Die für jede Option erforderliche Mindestfinanzierung ist in den Richtlinien zu den Mindestfinanzierungsbeträgen für die Kryokonservierung festgelegt.
Was du tatsächlich aus eigener Tasche bezahlst
Kaum jemand zahlt 200.000 Euro aus seinen Ersparnissen, und das Modell geht auch nicht davon aus, dass du das kannst.
Was jeden Monat von deinem Konto abgebucht wird, sind der Mitgliedsbeitrag und eine Versicherungsprämie. Die meisten Mitglieder weisen eine Risikolebensversicherung zu, sodass die Auszahlung direkt an den Anbieter geht.
Andere Wege funktionieren auch, und die Optionen sind übersichtlich dargestellt.
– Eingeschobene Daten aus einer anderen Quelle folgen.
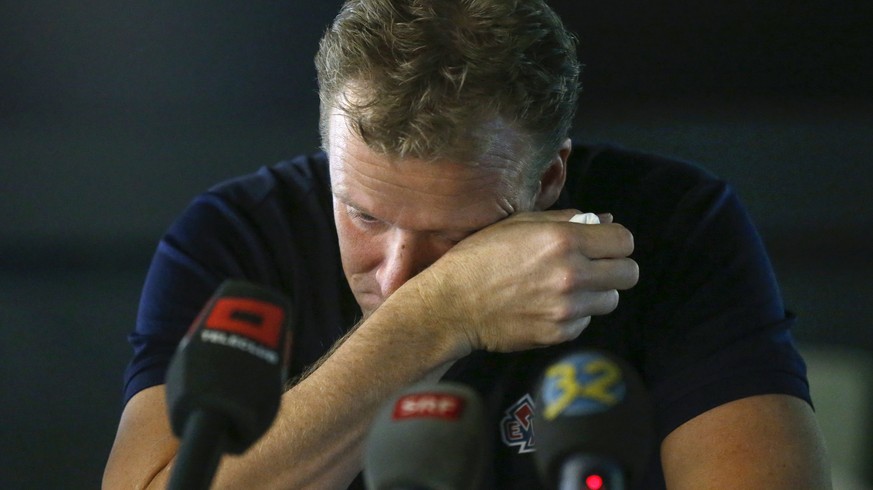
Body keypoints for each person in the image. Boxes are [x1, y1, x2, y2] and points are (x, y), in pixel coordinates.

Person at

Wovon wir abraten, ist, die Sache den Verwandten zu überlassen, denn familienfinanzierte Lösungen scheitern auf vorhersehbare Weise.
Das alles macht die Zahl nicht gerade klein. Es ist eine ernsthafte Verpflichtung, und es lohnt sich, sie anhand der tatsächlichen Aufschlüsselung zu bewerten und nicht anhand einer imaginären.
Wenn der Preis immer noch wie ein Hindernis wirkt, solltest du dir als Nächstes die Annahme durchlesen, dass dies eine Option für Reiche ist.
TL;DR: Der Preis umfasst die Betreuung durch Spezialisten, die Kryoprotektion, den Transport und die langfristige kryogene Versorgung. Ein großer Teil der Finanzierung für die Ganzkörperkonservierung fließt in die Lagerung und Patientenversorgung und nicht in den Unternehmensgewinn.